If you’d like to build a stock portfolio to provide an income that’s greater than the State Pension, then one option is to buy stocks now that are at the start of a long period of recovery and growth.
Doing this could mean that you’ll enjoy years of rising earnings and dividends, giving you a market-beating return on your original investment.
Today I want to look at two stocks that could fit the bill.
Outsourcing and construction firm Interserve (LSE: IRV) announced the sale of its scaffolding business this morning, for up to £4.6m. The news follows the group’s recent half-year results. These showed that headline operating profit fell by 29% to £40.1m during the six months to 30 June, compared with the same period last year.
Management tried to put a positive spin on these figures by pointing out that they were better than the second half of 2017. That’s true. But this doesn’t disguise the fact that Interserve ended the period with increased net debt of £614.3m. This is more than six times trailing earnings before interest, tax, depreciation and amortisation (EBITDA).
The company’s lenders won’t allow it to pay a dividend until the group’s net debt-to-EBITDA ratio falls below 2.5x. In my view this is unlikely to happen until the company holds a rights issue to raise fresh cash from shareholders.
What comes next?
Analysts’ forecasts suggest the City holds a similar view. Although adjusted earnings are expected to triple to 19.3p per share next year, the current share price of 56p puts the stock on a 2019 price/earnings ratio of just 3.
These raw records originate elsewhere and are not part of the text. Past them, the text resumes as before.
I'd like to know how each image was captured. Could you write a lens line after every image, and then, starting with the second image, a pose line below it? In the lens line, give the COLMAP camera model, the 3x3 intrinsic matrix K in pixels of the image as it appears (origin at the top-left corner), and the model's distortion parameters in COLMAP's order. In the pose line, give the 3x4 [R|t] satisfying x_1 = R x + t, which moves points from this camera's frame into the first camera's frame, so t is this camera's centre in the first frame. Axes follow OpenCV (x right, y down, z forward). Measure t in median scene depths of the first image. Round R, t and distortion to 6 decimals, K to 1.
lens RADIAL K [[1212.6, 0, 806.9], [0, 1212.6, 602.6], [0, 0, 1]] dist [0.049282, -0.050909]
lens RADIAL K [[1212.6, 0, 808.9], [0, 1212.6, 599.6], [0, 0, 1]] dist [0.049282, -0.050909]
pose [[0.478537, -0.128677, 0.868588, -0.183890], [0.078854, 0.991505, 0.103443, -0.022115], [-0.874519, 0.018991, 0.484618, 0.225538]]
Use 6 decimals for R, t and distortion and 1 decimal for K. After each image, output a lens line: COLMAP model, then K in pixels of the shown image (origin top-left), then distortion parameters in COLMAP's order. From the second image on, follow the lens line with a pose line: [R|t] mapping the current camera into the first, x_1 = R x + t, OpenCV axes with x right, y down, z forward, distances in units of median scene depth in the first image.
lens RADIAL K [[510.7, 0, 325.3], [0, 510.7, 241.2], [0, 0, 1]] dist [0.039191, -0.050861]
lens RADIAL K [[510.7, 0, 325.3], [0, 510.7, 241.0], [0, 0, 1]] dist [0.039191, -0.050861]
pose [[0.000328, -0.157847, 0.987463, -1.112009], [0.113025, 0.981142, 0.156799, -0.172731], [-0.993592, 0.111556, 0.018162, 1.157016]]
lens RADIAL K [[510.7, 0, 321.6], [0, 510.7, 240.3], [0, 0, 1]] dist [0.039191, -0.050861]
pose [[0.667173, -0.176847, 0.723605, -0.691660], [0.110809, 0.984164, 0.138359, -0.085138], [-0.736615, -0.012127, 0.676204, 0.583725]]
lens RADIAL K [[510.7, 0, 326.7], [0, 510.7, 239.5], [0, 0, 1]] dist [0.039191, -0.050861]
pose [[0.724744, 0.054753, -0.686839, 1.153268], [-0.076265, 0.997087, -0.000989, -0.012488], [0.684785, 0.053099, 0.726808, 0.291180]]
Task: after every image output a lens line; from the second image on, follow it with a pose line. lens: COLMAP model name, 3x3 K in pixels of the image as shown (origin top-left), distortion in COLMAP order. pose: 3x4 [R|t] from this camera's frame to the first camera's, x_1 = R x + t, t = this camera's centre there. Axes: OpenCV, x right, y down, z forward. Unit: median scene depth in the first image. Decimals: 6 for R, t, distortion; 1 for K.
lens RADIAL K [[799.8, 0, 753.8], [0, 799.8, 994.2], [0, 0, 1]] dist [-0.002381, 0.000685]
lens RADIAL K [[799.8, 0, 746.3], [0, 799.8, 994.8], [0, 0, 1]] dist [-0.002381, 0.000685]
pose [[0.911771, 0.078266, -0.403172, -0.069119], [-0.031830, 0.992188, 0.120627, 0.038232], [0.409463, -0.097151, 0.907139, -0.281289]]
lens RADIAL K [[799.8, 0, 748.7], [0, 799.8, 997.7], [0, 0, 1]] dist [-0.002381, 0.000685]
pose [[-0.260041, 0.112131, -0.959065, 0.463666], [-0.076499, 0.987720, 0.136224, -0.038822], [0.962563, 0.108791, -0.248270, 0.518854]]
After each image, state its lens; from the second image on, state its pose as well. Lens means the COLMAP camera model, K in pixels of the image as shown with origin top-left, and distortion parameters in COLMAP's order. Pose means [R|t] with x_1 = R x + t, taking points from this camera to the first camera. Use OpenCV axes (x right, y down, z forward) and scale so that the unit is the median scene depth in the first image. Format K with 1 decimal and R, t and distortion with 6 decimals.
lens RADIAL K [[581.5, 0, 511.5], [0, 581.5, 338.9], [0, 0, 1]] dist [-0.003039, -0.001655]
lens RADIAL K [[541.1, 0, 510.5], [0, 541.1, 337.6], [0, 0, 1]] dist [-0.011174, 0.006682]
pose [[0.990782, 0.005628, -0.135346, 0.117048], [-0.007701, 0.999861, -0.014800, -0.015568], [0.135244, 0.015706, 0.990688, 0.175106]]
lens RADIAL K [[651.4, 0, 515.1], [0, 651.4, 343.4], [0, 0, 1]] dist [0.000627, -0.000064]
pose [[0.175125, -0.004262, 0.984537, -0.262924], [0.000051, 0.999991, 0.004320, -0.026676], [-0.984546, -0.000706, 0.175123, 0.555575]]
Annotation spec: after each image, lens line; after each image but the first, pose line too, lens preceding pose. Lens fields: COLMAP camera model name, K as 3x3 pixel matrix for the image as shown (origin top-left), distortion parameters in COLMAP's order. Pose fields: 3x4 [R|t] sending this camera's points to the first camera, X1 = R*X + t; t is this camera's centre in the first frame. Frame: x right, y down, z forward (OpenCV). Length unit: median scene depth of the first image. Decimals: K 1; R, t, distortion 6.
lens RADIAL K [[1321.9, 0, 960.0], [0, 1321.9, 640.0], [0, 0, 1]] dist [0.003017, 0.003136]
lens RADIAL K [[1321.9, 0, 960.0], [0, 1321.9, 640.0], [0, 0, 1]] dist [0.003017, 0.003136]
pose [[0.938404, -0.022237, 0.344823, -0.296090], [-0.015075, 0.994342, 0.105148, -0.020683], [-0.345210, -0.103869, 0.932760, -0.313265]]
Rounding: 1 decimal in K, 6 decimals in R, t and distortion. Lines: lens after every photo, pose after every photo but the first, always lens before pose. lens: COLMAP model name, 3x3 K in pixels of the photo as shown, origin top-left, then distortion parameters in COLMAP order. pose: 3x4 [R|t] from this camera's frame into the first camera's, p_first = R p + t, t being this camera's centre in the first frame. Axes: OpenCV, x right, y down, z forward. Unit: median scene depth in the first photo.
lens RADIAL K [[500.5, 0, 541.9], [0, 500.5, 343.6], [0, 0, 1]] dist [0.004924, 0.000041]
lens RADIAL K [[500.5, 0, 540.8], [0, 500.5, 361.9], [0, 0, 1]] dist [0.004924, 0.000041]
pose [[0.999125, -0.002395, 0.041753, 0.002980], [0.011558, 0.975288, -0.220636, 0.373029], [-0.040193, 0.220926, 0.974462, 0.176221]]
In my opinion this indicates that the market doesn’t expect Interserve to deliver a sustainable recovery without raising fresh cash and diluting shareholders. I agree. I believe these shares are simply too risky for equity investors at the moment. I’d stay well away.
A more profitable choice
The integration of the outsourcing firms into the UK public sector shows little sign of slowing down. If you would like exposure to this type of business, one stock I would consider is Serco Group (LSE: SRP).
Serco shares received a boost last week, when the firm said that profits for 2018 are now expected to be ahead of previous guidance. Revenue of £2.8bn is expected to generate an underlying trading profit of £90m-£95m, up by about 30% on last year’s figure of £70m.
Another attraction is that chief executive Rupert Soames has already bitten the bullet and raised cash to reduce debt. As a result, his firm’s balance sheet now looks quite reasonable. Net debt should be less than 1.5x EBITDA this year, which seems comfortable to me.
A long-term buy?
Serco stock currently trades on a forecast P/E of 25, falling to a P/E of 21 for 2019. This may seem pricey, but the group’s profits are recovering from historically low levels.
Mr Soames is taking care to rebuild this business with solid foundations and sustainable profit margins. Dividend payments are expected to restart next year and I believe several more years of strong profit growth should be expected.
In my opinion, Serco shares could be an excellent buy-and-hold pick at current levels.